I had an interesting experience this week, to highlight another contrast. I know that many people do all their shopping online; I have bought online too many times and very successfully. We decided we had had enough of all this rain and looked on the Last Minute website for a good deal last minute holiday in the sun. Well, we found one – next week, very cheap, half board, sun and sand, flights and transfers included. But, it being a package flight, baggage was to be paid for. We were expected to pay £48 per person for a 15kg suitcase. Occasionally we have made do with one suitcase for a holiday, especially if it saves £48 for an additional case, but 15kg?! My shoes and shirts alone weigh more than that!
So we rang the company. On a telephone. And spoke to a person. ‘Ah’, she said. ‘I think I can do better than that for you.

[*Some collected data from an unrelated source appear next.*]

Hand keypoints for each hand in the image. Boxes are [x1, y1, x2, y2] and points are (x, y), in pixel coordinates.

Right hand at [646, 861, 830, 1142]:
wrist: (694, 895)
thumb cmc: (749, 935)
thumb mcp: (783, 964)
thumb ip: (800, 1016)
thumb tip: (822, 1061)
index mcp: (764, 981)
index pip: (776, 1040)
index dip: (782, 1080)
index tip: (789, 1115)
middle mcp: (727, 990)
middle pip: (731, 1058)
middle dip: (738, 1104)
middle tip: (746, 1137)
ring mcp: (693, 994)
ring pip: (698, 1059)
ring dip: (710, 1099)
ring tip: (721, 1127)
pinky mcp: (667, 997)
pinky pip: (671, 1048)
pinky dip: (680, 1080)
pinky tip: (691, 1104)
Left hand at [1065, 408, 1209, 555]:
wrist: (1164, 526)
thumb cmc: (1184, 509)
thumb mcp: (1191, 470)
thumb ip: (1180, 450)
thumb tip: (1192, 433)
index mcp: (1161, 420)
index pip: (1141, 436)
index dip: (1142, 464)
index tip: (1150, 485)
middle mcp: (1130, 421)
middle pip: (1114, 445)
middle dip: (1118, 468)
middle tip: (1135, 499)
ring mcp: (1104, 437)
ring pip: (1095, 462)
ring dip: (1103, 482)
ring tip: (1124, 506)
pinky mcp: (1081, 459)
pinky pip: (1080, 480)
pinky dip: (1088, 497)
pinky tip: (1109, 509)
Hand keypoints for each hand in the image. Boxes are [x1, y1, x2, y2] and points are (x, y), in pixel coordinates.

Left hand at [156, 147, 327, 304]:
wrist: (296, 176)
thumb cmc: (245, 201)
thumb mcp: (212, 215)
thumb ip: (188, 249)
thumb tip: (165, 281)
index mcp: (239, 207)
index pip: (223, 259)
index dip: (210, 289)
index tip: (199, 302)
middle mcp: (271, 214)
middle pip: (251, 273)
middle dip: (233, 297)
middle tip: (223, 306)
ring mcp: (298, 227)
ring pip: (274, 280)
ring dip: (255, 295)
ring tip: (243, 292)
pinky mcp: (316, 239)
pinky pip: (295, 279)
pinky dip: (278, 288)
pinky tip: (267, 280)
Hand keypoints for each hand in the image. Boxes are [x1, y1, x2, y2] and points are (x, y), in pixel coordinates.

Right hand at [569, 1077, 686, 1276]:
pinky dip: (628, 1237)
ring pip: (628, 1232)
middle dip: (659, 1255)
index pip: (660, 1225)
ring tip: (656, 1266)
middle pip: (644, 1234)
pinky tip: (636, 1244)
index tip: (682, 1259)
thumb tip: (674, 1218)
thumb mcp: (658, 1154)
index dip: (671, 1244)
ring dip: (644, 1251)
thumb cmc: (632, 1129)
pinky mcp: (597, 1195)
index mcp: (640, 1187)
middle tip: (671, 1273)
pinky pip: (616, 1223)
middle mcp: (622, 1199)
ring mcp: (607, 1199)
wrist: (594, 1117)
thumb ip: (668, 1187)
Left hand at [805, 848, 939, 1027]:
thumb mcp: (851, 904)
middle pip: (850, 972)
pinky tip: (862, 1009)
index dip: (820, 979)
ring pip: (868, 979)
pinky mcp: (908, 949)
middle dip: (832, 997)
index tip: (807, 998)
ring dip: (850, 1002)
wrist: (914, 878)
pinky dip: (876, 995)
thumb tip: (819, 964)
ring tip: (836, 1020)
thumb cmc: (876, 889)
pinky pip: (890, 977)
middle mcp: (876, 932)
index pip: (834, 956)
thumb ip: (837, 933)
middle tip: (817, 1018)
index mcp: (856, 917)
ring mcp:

Yes, here we are. 20kg each for a total of £48.’ Needless to say, despite my innate aversion to paying airlines to take my suitcase with me, we booked the holiday there and then. But we didn’t do it online, that would have been too expensive, we booked it with a real person, not on a computer or a smart phone, but on a dumb landline telephone! Maybe online shopping does have its limitations.
Anyway, technology has its place. A list of my life essentials would probably include a microwave and a refrigerator. Even those I could frankly do without, but 'most important' let's say. After that, I’d have to think a bit. Computer? No, I can use the one in the library for free. Telephone? No, the only calls I get are from double glazing salesmen. If I need to ring anyone, there’s a telephone box down the road. Car? No, it’s often quicker (and healthier) to walk. Newspaper? No. Books? Again the library comes to my assistance free. Music? Well, yes, but, if I had a radio, that would give me enough access. A television would be nice, but I tend to watch the Freeview music channels or listen to the radio on the TV quite often anyway. So, a radio. That’s all we need in life then – a refrigerator, a microwave, and a radio. Oh, and some crayons.